He added that enterprises that have realized the business gain will find it difficult to undo these initiatives. Those still sitting on the sidelines will recognise that the world has moved on.
Traditional ICT spending on hardware, software, services, and telecom has two facets: revenue from legacy categories is stagnating or declining, while growth will come from cloud, mobile, big data analytics, and social.
Savings secured by enterprises post deploying cloud or analytic solutions is reinvested in new technologies. In developing economies of Asia Pacific, the story is a bit different.
Having skipped the earlier phase of technology investments, enterprises are investing in these new technologies seeing the benefits gained by their brethren in developed economies.
“New Technologies have seen accelerated acceptance due to the faster adoption of the digital journey. Organisations are now poised to take a chance to have a change or be the change for their customers. Interaction and bundling within these technologies will be more effective for their future.” says Mario Allen Clement, senior market analyst at IDC IT spending guides, customer insights & analysis.

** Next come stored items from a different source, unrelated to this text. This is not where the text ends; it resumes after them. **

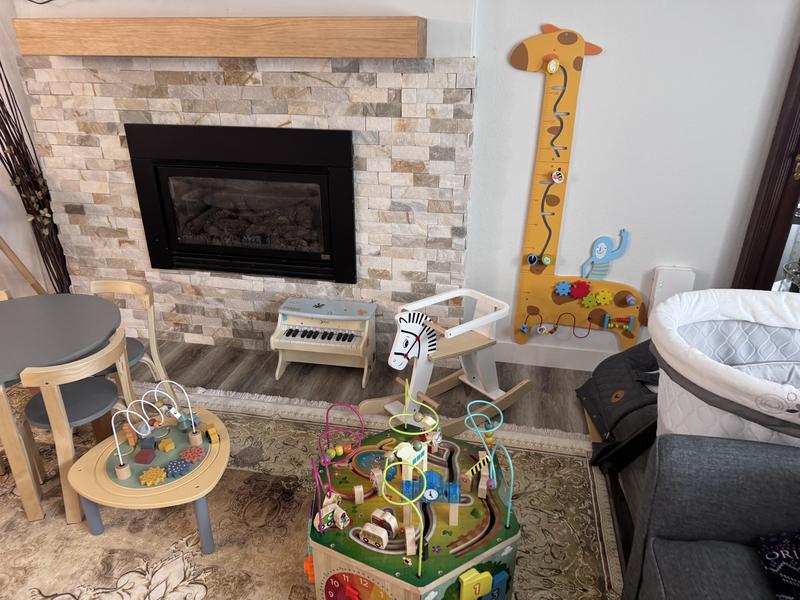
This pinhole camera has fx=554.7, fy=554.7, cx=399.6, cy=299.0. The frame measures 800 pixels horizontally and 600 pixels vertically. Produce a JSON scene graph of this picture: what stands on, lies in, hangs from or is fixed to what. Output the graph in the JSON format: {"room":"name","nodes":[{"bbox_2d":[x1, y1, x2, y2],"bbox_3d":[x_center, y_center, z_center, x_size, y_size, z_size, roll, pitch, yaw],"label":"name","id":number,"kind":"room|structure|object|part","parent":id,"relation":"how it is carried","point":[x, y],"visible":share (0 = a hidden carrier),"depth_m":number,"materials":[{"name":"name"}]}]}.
{"room":"living room","nodes":[
{"label":"living room","id":0,"kind":"room"},
{"bbox_2d":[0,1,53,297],"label":"left wall","id":1,"kind":"structure","parent":0,"point":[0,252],"depth_m":3.65,"materials":[{"name":"white paint"}]},
{"bbox_2d":[18,54,474,356],"bbox_3d":[-0.956,-0.502,3.424,2.640,1.772,0.041,5,24,11],"label":"stone wall","id":2,"kind":"structure","parent":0,"point":[183,326],"depth_m":3.24,"materials":[{"name":"stone"}]},
{"bbox_2d":[8,16,426,57],"bbox_3d":[-1.007,-1.382,2.929,2.217,0.185,0.249,5,24,11],"label":"wooden mantel","id":3,"kind":"object","parent":2,"relation":"attached to","point":[62,52],"visible":0.99,"depth_m":2.80,"materials":[{"name":"brown wood"}]},
{"bbox_2d":[125,122,357,282],"bbox_3d":[-0.908,-0.614,3.458,1.364,0.925,0.419,5,24,11],"label":"fireplace","id":4,"kind":"object","parent":2,"relation":"in","point":[187,259],"visible":0.97,"depth_m":3.32,"materials":[{"name":"black metal"}]},
{"bbox_2d":[137,334,639,593],"bbox_3d":[-1.730,1.342,1.600,7.904,0.102,5.875,5,24,11],"label":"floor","id":5,"kind":"structure","parent":0,"point":[183,355],"depth_m":3.39,"materials":[{"name":"brown wood"}]},
{"bbox_2d":[0,237,44,293],"bbox_3d":[-2.811,-0.529,3.378,0.739,1.802,0.845,5,24,11],"label":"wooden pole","id":6,"kind":"object","parent":5,"relation":"on","point":[2,242],"visible":0.61,"depth_m":3.75,"materials":[{"name":"brown wood"}]},
{"bbox_2d":[0,58,69,295],"bbox_3d":[-2.456,-0.827,3.488,0.626,2.300,0.518,5,24,11],"label":"branch decoration","id":7,"kind":"object","parent":5,"relation":"on","point":[20,192],"visible":0.71,"depth_m":3.56,"materials":[{"name":"brown"}]},
{"bbox_2d":[0,382,622,599],"bbox_3d":[-0.902,1.094,2.023,3.492,0.013,2.635,5,24,11],"label":"rug","id":8,"kind":"object","parent":5,"relation":"on","point":[73,599],"visible":0.6,"depth_m":2.35,"materials":[{"name":"beige carpet"}]},
{"bbox_2d":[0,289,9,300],"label":"wooden chair","id":9,"kind":"object","parent":8,"relation":"on","point":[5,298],"visible":0.1,"depth_m":2.90,"materials":[{"name":"brown wood"}]},
{"bbox_2d":[0,291,121,523],"bbox_3d":[-1.688,0.464,2.538,0.867,0.718,0.875,5,24,11],"label":"round table","id":10,"kind":"object","parent":8,"relation":"on","point":[37,308],"visible":0.92,"depth_m":2.42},
{"bbox_2d":[17,325,135,527],"bbox_3d":[-1.396,0.504,2.446,0.436,0.733,0.450,10,26,22],"label":"wooden chair","id":11,"kind":"object","parent":8,"relation":"on","point":[55,397],"visible":0.84,"depth_m":2.33,"materials":[{"name":"wood"}]},
{"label":"seat","id":12,"kind":"part","parent":11,"relation":"part of","materials":[{"name":"grey wood"}]},
{"bbox_2d":[89,278,168,385],"bbox_3d":[-1.502,0.313,2.899,0.445,0.736,0.449,10,26,22],"label":"wooden chair","id":13,"kind":"object","parent":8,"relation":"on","point":[136,286],"visible":0.44,"depth_m":2.91,"materials":[{"name":"wood"}]},
{"bbox_2d":[69,398,229,554],"bbox_3d":[-1.002,0.645,2.299,0.610,0.568,0.601,5,24,11],"label":"activity table","id":14,"kind":"object","parent":8,"relation":"on","point":[199,496],"visible":0.9,"depth_m":2.21,"materials":[{"name":"wood"}]},
{"bbox_2d":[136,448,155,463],"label":"toy block","id":15,"kind":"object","parent":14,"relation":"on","point":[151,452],"visible":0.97,"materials":[{"name":"red wood"}]},
{"bbox_2d":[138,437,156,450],"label":"toy block","id":16,"kind":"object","parent":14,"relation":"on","point":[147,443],"visible":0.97,"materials":[{"name":"blue wood"}]},
{"bbox_2d":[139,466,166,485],"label":"toy gear","id":17,"kind":"object","parent":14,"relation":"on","point":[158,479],"visible":0.99,"depth_m":2.18,"materials":[{"name":"yellow wood"}]},
{"bbox_2d":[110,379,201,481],"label":"bead maze","id":18,"kind":"object","parent":14,"relation":"on","point":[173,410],"visible":0.99,"depth_m":2.31,"materials":[{"name":"white metal"}]},
{"bbox_2d":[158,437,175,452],"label":"toy block","id":19,"kind":"object","parent":14,"relation":"on","point":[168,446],"visible":0.99,"depth_m":2.32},
{"bbox_2d":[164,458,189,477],"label":"toy gear","id":20,"kind":"object","parent":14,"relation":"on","point":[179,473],"visible":0.99,"depth_m":2.26,"materials":[{"name":"blue wood"}]},
{"bbox_2d":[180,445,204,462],"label":"toy gear","id":21,"kind":"object","parent":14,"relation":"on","point":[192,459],"visible":0.99,"depth_m":2.30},
{"bbox_2d":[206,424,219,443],"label":"toy car","id":22,"kind":"object","parent":14,"relation":"on","point":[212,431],"visible":0.98,"depth_m":2.34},
{"bbox_2d":[302,391,523,599],"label":"activity cube","id":23,"kind":"object","parent":8,"relation":"on","point":[451,511],"visible":0.99,"depth_m":1.84,"materials":[{"name":"green wood"}]},
{"bbox_2d":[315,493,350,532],"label":"toy","id":24,"kind":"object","parent":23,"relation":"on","point":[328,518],"visible":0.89,"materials":[{"name":"white wood"}]},
{"bbox_2d":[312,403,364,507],"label":"bead maze","id":25,"kind":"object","parent":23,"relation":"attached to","point":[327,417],"visible":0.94,"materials":[{"name":"pink metal"}]},
{"bbox_2d":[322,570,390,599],"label":"toy clock","id":26,"kind":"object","parent":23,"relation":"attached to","point":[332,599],"visible":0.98,"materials":[{"name":"red wood"}]},
{"bbox_2d":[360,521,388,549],"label":"toy car","id":27,"kind":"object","parent":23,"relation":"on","point":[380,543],"visible":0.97,"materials":[{"name":"beige wood"}]},
{"bbox_2d":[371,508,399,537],"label":"toy car","id":28,"kind":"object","parent":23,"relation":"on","point":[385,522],"visible":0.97,"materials":[{"name":"beige wood"}]},
{"bbox_2d":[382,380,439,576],"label":"bead maze","id":29,"kind":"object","parent":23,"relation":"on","point":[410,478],"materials":[{"name":"yellow metal"}]},
{"bbox_2d":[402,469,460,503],"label":"toy","id":30,"kind":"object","parent":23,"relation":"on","point":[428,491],"visible":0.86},
{"bbox_2d":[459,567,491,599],"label":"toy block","id":31,"kind":"object","parent":23,"relation":"attached to","point":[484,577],"visible":0.98,"depth_m":1.72,"materials":[{"name":"yellow wood"}]},
{"bbox_2d":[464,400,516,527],"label":"bead maze","id":32,"kind":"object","parent":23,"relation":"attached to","point":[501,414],"visible":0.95,"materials":[{"name":"teal metal"}]},
{"bbox_2d":[270,297,375,382],"bbox_3d":[-0.460,0.248,3.421,0.567,0.426,0.324,5,24,11],"label":"toy piano","id":33,"kind":"object","parent":5,"relation":"on","point":[366,323],"visible":0.99,"depth_m":3.35,"materials":[{"name":"beige wood"}]},
{"bbox_2d":[360,287,531,434],"bbox_3d":[0.252,0.295,2.916,0.909,0.723,0.426,-17,29,-34],"label":"rocking horse","id":34,"kind":"object","parent":5,"relation":"on","point":[456,331],"visible":0.83,"depth_m":2.88,"materials":[{"name":"white wood"}]},
{"bbox_2d":[576,338,661,474],"bbox_3d":[1.256,0.506,2.704,0.708,0.544,0.882,5,24,11],"label":"black bag","id":35,"kind":"object","parent":5,"relation":"on","point":[620,380],"visible":0.48,"depth_m":2.66,"materials":[{"name":"black fabric"}]},
{"bbox_2d":[621,432,799,599],"bbox_3d":[1.036,1.152,0.848,0.931,0.830,2.266,5,24,11],"label":"sofa","id":36,"kind":"object","parent":5,"relation":"on","point":[674,449],"visible":0.97,"depth_m":1.65,"materials":[{"name":"grey fabric"}]},
{"bbox_2d":[754,530,799,599],"bbox_3d":[1.180,0.779,1.348,0.432,0.205,0.611,5,24,11],"label":"cushion","id":37,"kind":"object","parent":36,"relation":"on","point":[769,553],"visible":0.95,"depth_m":1.53,"materials":[{"name":"fabric"}]},
{"bbox_2d":[649,289,799,445],"bbox_3d":[1.442,0.543,2.020,1.122,0.911,0.935,5,24,11],"label":"bassinet","id":38,"kind":"object","parent":5,"relation":"on","point":[694,377],"visible":0.79,"depth_m":2.00,"materials":[{"name":"white fabric"}]},
{"bbox_2d":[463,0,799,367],"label":"right wall","id":39,"kind":"structure","parent":0,"point":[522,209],"depth_m":2.94,"materials":[{"name":"white paint"}]},
{"bbox_2d":[492,341,613,371],"bbox_3d":[1.630,0.435,3.361,2.382,0.131,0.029,5,24,11],"label":"baseboard","id":40,"kind":"structure","parent":39,"relation":"attached to","point":[547,355],"depth_m":3.52,"materials":[{"name":"white paint"}]},
{"bbox_2d":[510,24,644,348],"bbox_3d":[0.999,-0.528,3.094,0.737,1.801,0.102,5,24,11],"label":"wall decoration","id":41,"kind":"object","parent":39,"relation":"attached to","point":[550,195],"visible":0.98,"depth_m":3.12,"materials":[{"name":"orange wood"}]},
{"bbox_2d":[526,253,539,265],"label":"toy","id":42,"kind":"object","parent":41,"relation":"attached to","point":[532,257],"visible":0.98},
{"bbox_2d":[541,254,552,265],"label":"toy","id":43,"kind":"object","parent":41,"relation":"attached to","point":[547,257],"visible":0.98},
{"bbox_2d":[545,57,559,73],"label":"toy","id":44,"kind":"object","parent":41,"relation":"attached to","point":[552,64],"visible":0.98,"depth_m":2.71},
{"bbox_2d":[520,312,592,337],"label":"bead maze","id":45,"kind":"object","parent":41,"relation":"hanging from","point":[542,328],"visible":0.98,"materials":[{"name":"red metal"}]},
{"bbox_2d":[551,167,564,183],"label":"toy","id":46,"kind":"object","parent":41,"relation":"attached to","point":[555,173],"visible":0.99,"depth_m":3.03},
{"bbox_2d":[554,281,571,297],"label":"toy gear","id":47,"kind":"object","parent":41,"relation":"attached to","point":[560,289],"visible":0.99,"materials":[{"name":"blue wood"}]},
{"bbox_2d":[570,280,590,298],"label":"toy gear","id":48,"kind":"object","parent":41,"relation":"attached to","point":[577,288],"visible":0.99,"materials":[{"name":"red wood"}]},
{"bbox_2d":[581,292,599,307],"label":"toy gear","id":49,"kind":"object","parent":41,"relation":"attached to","point":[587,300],"visible":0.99,"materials":[{"name":"green wood"}]},
{"bbox_2d":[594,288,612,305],"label":"toy gear","id":50,"kind":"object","parent":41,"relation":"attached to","point":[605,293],"visible":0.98,"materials":[{"name":"yellow wood"}]},
{"bbox_2d":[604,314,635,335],"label":"abacus","id":51,"kind":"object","parent":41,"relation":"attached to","point":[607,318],"visible":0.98,"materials":[{"name":"wood"}]},
{"bbox_2d":[580,228,630,280],"bbox_3d":[1.151,-0.243,3.137,0.285,0.278,0.094,5,24,11],"label":"figure","id":52,"kind":"object","parent":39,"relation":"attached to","point":[598,251],"visible":0.99,"depth_m":3.12},
{"bbox_2d":[648,265,695,311],"bbox_3d":[1.514,-0.028,3.120,0.203,0.321,0.080,5,24,11],"label":"wall box","id":53,"kind":"object","parent":39,"relation":"attached to","point":[668,278],"visible":0.63,"depth_m":3.07,"materials":[{"name":"white plastic"}]},
{"bbox_2d":[733,39,799,291],"bbox_3d":[2.247,-0.579,2.810,0.718,2.498,0.523,5,24,11],"label":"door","id":54,"kind":"structure","parent":39,"relation":"in","point":[764,197],"depth_m":2.92,"materials":[{"name":"brown wood"}]}
]}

As per IDC's latest research, around 40% of Asia Pacific* enterprises report bringing operational efficiency and growing revenue as their two most important business priorities. Thus, enterprises have adopted new technologies such as Internet of Things (IoT) and robotics-specific use cases that deliver a rapid return on investments.
IoT and robotics constitute around 80% of the new technology investment in the region. Driving IoT spending are use cases around manufacturing operations and production asset management.
Industrial robots used for monotonous but high precision tasks such as assembly, welding, and painting are witnessing increasing investments. Security-related to new technologies will continue to drive growth in the forecasted period.